* _TASK ITEM_
If a line in the entries below contains "Instead", copy it.

* _Data records_

=== Section Start ===

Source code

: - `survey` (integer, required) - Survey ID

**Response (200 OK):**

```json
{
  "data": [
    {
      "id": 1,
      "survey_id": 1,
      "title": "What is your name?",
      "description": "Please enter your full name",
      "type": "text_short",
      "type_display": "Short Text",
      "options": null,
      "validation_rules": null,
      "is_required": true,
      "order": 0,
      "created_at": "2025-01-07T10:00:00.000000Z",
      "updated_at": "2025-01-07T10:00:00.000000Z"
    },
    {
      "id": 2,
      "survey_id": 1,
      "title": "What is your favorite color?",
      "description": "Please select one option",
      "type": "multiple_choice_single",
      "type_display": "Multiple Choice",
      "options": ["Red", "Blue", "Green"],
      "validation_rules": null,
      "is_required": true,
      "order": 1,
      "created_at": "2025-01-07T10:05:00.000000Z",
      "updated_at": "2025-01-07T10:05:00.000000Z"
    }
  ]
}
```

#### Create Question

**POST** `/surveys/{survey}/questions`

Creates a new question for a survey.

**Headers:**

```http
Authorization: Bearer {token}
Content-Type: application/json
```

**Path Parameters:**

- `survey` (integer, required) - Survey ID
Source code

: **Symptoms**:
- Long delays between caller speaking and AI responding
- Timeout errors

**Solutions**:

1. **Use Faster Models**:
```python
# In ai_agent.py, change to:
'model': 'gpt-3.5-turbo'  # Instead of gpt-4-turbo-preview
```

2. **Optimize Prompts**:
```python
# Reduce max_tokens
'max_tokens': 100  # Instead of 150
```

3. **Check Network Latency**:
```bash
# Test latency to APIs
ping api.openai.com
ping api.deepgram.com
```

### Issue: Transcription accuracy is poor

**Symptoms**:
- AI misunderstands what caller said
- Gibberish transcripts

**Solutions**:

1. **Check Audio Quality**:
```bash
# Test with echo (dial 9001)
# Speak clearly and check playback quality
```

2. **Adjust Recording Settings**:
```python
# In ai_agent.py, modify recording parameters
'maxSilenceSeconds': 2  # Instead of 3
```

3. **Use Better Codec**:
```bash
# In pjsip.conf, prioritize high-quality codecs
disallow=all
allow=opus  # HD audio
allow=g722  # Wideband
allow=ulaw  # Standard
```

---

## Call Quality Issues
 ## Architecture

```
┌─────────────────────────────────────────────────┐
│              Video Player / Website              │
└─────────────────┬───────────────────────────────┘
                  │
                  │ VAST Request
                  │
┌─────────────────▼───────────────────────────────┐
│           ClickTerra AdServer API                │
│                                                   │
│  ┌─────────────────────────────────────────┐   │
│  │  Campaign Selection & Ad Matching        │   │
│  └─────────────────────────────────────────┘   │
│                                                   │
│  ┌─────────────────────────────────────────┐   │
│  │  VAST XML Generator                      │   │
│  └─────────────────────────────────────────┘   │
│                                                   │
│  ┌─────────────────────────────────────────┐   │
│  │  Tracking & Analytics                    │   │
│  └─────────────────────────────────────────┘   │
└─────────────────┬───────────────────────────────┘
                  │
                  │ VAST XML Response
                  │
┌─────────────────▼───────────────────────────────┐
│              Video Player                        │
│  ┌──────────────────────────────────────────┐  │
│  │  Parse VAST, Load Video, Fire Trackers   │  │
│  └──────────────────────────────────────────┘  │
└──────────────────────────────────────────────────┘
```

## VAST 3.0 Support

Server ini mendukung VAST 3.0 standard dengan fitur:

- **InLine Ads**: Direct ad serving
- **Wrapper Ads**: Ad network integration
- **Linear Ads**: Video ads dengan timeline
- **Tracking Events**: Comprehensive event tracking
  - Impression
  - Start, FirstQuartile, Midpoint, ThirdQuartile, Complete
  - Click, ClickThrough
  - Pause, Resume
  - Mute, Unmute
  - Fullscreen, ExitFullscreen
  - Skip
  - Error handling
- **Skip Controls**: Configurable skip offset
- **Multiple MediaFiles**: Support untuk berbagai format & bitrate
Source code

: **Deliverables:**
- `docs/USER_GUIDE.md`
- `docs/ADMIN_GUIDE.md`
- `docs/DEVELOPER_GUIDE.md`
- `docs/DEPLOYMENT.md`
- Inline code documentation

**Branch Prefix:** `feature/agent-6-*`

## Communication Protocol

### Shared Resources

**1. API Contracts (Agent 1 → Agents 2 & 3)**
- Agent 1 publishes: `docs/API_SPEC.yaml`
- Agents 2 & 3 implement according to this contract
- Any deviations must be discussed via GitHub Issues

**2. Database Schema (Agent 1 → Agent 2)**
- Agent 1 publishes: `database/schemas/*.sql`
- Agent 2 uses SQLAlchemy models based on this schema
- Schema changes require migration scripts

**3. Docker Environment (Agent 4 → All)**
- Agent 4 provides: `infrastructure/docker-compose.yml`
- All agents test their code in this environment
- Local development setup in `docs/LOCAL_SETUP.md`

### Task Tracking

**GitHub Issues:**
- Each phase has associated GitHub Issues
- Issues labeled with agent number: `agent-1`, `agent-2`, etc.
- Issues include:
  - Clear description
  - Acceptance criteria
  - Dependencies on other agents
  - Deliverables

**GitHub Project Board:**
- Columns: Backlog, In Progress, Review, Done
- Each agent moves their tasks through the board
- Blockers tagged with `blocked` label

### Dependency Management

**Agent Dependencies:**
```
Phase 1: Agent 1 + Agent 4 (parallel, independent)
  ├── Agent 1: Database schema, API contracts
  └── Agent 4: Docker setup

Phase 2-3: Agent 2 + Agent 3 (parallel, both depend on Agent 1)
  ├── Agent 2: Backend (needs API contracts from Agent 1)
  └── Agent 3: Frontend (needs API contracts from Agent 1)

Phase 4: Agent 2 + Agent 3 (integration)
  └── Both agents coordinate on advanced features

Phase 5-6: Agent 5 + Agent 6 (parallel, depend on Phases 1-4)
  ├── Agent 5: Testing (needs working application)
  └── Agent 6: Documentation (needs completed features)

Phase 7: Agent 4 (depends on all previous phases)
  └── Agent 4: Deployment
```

=== Section End ===

* _TASK OUTPUT_
'model': 'gpt-3.5-turbo'  # Instead of gpt-4-turbo-preview
'max_tokens': 100  # Instead of 150
'maxSilenceSeconds': 2  # Instead of 3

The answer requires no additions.